OK then; the second thing about Di’Anno. I got to wondering about what he’s been doing for the last 40 odd years and went to YouTube where I found he’d been performing live shows right up until a couple months before he died. Here’s one of the most recent from a concert on the 21st of August, 2024 at the Brudenell Social Club in Leeds (England) – No I’ve never heard of it either. And yes, that’s a wheelchair. And yes, that’s an Iron Maiden song off the first album.
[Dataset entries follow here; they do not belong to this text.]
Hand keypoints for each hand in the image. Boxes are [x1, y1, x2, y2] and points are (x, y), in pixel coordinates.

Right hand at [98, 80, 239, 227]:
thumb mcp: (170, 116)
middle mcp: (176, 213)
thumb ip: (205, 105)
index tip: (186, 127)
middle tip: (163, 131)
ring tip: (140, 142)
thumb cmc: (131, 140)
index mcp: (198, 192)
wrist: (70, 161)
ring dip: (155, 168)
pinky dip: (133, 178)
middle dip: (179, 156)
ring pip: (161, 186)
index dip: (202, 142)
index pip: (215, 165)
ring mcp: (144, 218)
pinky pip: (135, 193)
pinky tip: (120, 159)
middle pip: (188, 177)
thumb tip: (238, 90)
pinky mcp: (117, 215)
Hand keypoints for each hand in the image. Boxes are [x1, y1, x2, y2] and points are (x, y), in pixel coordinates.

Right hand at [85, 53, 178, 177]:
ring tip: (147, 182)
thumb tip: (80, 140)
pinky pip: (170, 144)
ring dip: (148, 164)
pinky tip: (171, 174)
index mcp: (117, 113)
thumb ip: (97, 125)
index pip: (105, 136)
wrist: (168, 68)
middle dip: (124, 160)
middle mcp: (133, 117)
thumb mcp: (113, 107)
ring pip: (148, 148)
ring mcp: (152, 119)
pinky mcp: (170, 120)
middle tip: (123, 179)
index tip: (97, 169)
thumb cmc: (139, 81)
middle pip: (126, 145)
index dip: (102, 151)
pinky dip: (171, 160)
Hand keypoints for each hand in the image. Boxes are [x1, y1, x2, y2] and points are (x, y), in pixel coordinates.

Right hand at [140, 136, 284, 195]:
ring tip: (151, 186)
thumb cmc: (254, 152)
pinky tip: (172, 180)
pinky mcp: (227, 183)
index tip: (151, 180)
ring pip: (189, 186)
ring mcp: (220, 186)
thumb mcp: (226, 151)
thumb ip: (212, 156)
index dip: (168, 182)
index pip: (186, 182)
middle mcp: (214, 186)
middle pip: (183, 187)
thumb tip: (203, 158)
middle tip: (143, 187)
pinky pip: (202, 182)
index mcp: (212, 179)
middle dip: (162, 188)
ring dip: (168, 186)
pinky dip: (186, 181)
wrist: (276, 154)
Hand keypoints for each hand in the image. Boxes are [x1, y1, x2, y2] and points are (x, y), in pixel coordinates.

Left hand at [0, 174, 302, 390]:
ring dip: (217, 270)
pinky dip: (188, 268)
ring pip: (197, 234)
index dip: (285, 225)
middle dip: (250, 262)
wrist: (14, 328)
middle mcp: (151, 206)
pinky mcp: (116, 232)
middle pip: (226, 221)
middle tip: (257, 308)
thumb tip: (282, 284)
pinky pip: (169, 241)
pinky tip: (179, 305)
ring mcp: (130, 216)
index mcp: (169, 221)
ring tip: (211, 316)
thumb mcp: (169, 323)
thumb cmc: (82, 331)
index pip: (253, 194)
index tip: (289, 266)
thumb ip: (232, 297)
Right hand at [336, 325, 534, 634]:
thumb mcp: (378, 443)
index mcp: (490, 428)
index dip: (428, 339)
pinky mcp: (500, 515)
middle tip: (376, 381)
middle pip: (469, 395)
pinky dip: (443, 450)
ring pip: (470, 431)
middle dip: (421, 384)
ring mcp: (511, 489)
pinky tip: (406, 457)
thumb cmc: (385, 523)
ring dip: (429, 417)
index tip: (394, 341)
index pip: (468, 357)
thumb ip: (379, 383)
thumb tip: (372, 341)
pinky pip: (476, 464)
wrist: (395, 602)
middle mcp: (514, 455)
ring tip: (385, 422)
And here’s how it was 44 years ago.
So – here’s the thing. I felt sad. Very sad. I mean, for obvious reasons right? But another view: A young lady of my close acquaintance who is a singer, a proper one, said: “Wow – that’s great. Doing what he loved to the very end, no matter what.” And of course, it’s the no matter what that captures what's going on here. I mean yeah I get it – doing what you love to the end. Who wouldn't want that. But the no matter what- That’s the thing isn’t it? I got to thinking. What’s my equivalent of this? I can state unequivocally, that my dying wish – although it’s not really that is it? It’s not a dying wish thing – it’s like what is the thing that you are going to keep doing, no matter what – your Brudenell Social Club – well anyway that for me has nothing to do with said Social Club in Leeds. In fact it has nothing to do with Leeds (no offense). So what is it then? I dunno right now, honestly. I have some ideas and maybe they could be part of a future blog. What about you? What is your Brudenell Social Club? Do you have one? Do you know it? And does knowing it affect how you live today? Something to think about. Yeah, we’re a bit deep and a bit melancholy today.
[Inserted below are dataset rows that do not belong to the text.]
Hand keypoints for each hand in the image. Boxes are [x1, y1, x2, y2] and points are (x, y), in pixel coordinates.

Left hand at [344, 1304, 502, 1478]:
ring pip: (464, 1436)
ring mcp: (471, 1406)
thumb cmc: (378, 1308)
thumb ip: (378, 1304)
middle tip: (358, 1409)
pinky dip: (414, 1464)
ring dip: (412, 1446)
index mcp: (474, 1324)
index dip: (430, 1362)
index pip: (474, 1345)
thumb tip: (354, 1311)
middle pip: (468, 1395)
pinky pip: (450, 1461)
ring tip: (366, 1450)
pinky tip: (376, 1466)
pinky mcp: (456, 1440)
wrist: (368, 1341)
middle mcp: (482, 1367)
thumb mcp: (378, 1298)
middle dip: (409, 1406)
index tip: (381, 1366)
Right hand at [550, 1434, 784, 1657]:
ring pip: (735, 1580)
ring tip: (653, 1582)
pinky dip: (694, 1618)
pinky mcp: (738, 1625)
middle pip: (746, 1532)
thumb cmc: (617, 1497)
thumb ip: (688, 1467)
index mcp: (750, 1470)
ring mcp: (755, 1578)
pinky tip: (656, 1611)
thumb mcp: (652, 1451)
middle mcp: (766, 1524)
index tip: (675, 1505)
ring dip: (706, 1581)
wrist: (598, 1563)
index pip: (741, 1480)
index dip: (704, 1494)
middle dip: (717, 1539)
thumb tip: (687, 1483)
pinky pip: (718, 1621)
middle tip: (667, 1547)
And I could have left it there. But there’s one more thing, the third thing, about Di’Anno and Maiden. I was thinking about the aforementioned Eddie and dug through my old record collection. I bought the first two albums when they came out and a few singles at the very beginning, including this one:
Yes, that is who you think it is (although, frankly, with slightly nicer legs than I remember on the original at the time). And yes, even four decades ago in jolly England, it was fashionable to fantasize about killing conservative politicians. And yes, I was a bit put out by the artwork, but not enough to not buy the single. Hmm political speech? Maybe. Commercial speech? Probably. Free speech – Yeah, that’s it. No-one was prosecuted or jailed because of this drawing. Good. Definitely. Good. Our victim miraculously survived the attack and went on to run the country for another ten years. And Eddie and his bandmates went on to enjoy the fruits of a resurgent economy in a free Western society. I mean look, of course, the cover art gives rise to mixed feelings. But for me, for some complex mix of reasons, the net net is – good. Is that bad?
Oh hey – one last bit of trivia. The B side of the single (the A side of which was Sanctuary) included a cover of I’ve got the Fire by Montrose. Check them both out on YouTube. Extra credit for those who only read the blog for the music.